Man kann Dead Hooker in a Trunk von zwei Seiten aus betrachten. Arrogant von oben herab, sich über die holprige Dramaturgie mokieren, die schauspielerischen Leistungen gering schätzen, die unnötigen Gewaltexzesse anprangern, sich am uneinheitlichen Ton stören, und über das Nichtvorhandenseins eines Spannungsbogens schimpfen. Oder man bewundert ganz einfach, was Jen und Sylvia Soska da in und um Vancouver auf die Beine gestellt haben, und erfreut sich an dem, was der Film kann (und er kann verdammt viel). Denn es ist ein kleines Wunder, für etwa $ 2.500 (in Worten: zweitausendfünfhundert Dollar) einen derartigen Film zu drehen. Das muß man sich mal vorstellen! $ 2.500! Robert Rodriguez hat in seinen El Mariachi (1992) ungefähr $ 7.000 hineingesteckt. Manch Fernseher, auf dem man sich den Streifen zu Gemüte führt, kostet mehr als die Produktion des ganzen Filmes. Für viele Menschen entspricht diese Summe dem Bruttomonatsgehalt. Das Budget eines "billigeren" Hollywood-Films à la Dredd (ca. fünfzig Millionen Dollar) ist zwanzigtausend Mal so hoch als das von Dead Hooker in a Trunk. Der Wahnsinn auf Stelzen, oder? Klar, man muß diesen Film deswegen nicht mögen oder gut finden. Aber man sollte den Machern für das, was sie da mit viel Fleiß, Kreativität, Durchhaltevermögen und Spaß an der Sache geschaffen haben, zumindest Respekt zollen.

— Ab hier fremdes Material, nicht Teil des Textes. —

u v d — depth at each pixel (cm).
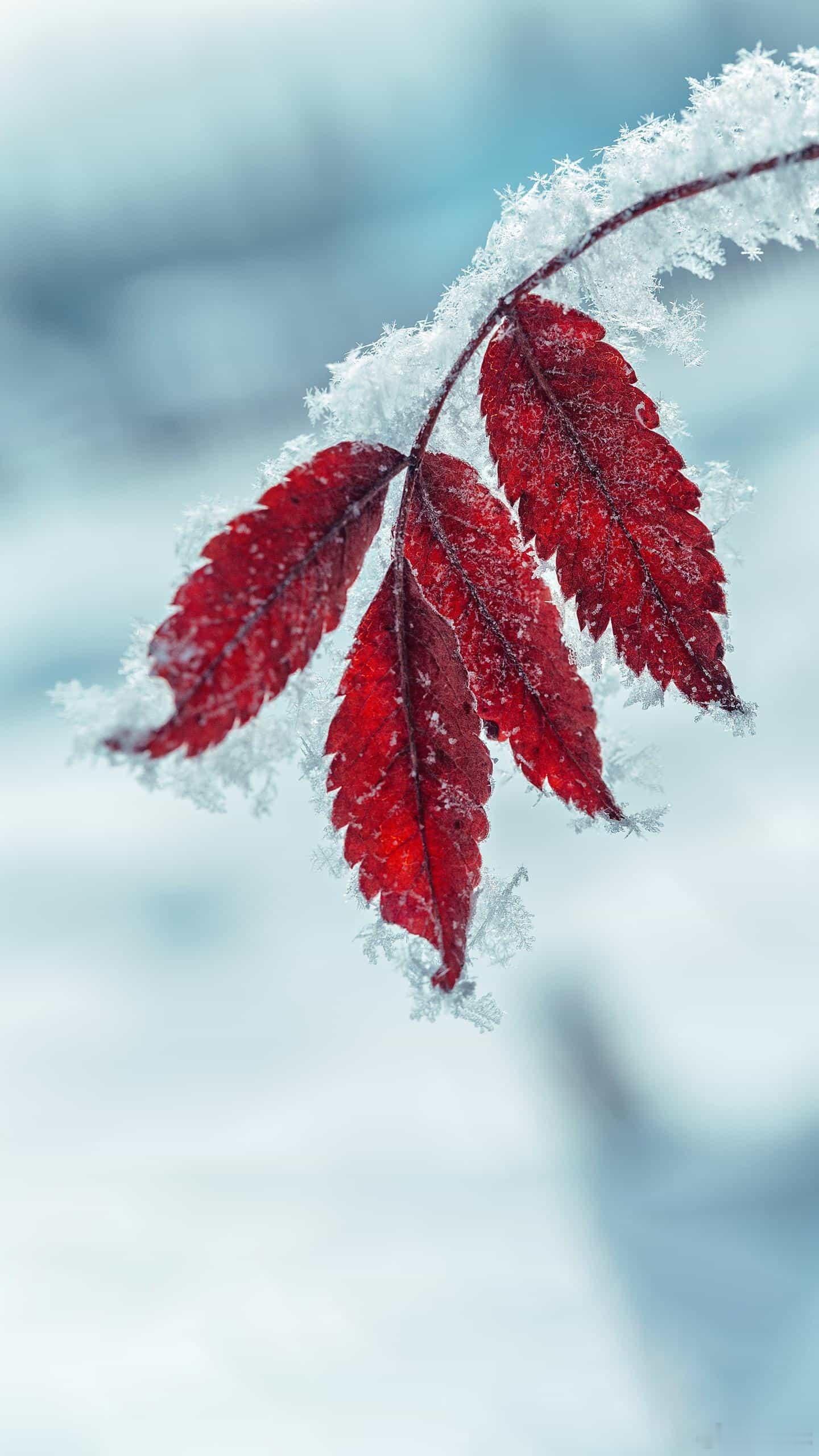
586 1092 77
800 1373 59
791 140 29
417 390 30
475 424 30
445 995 29
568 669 29
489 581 29
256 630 28
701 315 30
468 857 29
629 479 29
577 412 29
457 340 30
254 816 28
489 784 29
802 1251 65
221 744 28
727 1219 68
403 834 29
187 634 27
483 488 29
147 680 28
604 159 29
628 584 29
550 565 30
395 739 29
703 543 29
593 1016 81
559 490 29
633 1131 75
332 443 29
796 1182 69
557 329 29
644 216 29
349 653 29
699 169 29
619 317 30
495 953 30
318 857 30
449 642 29
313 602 28
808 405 116
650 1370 61
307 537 28
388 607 29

Trotz aller Defizite ist Dead Hooker in a Trunk ein gelungener, mörderisch unterhaltsamer Film und eine knallbunte Visitenkarte, die sich sehen lassen kann, wobei der kultige Film locker hält, was der einprägsame Titel verspricht. Tatsächlich finde ich dieses Ultra-Low-Budget-Movie sogar gelungener als El Mariachi, mit dem ihn produktionstechnisch einiges verbindet (Carlos "El Mariachi" Gallardo hat übrigens einen Cameo-Auftritt als Gott!). Und ich denke, daß jeder, dem all diese Huldigungen an das Bahnhofskino längst vergangener Tage generell zusagen, an diesem Streifen sehr viel Freude haben wird. Im Gegensatz zum Gros seiner Konkurrenten überzeugt Dead Hooker in a Trunk auch mit seinen Figuren. Zwar werden diese als altbekannte, unoriginelle Stereotypen eingeführt, die nicht mal einen Namen spendiert bekommen, aber mit der Zeit wachsen einem die vier höchst unterschiedlichen Charaktere ans Herz, man beginnt sich für sie zu interessieren, will wissen, wie es mit ihnen weiter geht, und hofft, daß sie halbwegs heil aus der Sache herauskommen. Ja, unsere Helden machen eine Entwicklung durch. Das, was sie erleben, prägt sie nachhaltig. Wahrscheinlich ist diese Sympathie für die Figuren mit ein Grund dafür, daß man nach knapp neunzig Minuten - und nach der starken Schlußszene mit dem genialen Schlußbild - glücklich und zufrieden, wenn auch etwas geschlaucht, den Abspann verfolgt.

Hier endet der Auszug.